## The problem:
Please print every record below exactly as it appears.

## Input:
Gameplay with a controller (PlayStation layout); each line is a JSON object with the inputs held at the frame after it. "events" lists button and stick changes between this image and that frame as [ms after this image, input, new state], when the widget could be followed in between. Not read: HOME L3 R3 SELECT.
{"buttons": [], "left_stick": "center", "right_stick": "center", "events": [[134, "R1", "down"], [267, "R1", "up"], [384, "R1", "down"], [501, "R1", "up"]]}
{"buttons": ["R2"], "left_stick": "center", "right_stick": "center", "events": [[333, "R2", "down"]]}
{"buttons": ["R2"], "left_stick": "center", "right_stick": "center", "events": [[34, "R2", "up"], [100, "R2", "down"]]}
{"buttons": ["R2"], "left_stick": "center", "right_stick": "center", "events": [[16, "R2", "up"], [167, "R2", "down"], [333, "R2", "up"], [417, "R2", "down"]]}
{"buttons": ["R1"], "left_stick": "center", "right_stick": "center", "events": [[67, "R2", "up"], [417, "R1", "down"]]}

## Your response:
Gameplay with a controller (PlayStation layout); each line is a JSON object with the inputs held at the frame after it. "events" lists button and stick changes between this image and that frame as [ms after this image, input, new state], when the widget could be followed in between. Not read: HOME L3 R3 SELECT.
{"buttons": [], "left_stick": "center", "right_stick": "center", "events": [[134, "R1", "down"], [267, "R1", "up"], [384, "R1", "down"], [501, "R1", "up"]]}
{"buttons": ["R2"], "left_stick": "center", "right_stick": "center", "events": [[333, "R2", "down"]]}
{"buttons": ["R2"], "left_stick": "center", "right_stick": "center", "events": [[34, "R2", "up"], [100, "R2", "down"]]}
{"buttons": ["R2"], "left_stick": "center", "right_stick": "center", "events": [[16, "R2", "up"], [167, "R2", "down"], [333, "R2", "up"], [417, "R2", "down"]]}
{"buttons": ["R1"], "left_stick": "center", "right_stick": "center", "events": [[67, "R2", "up"], [417, "R1", "down"]]}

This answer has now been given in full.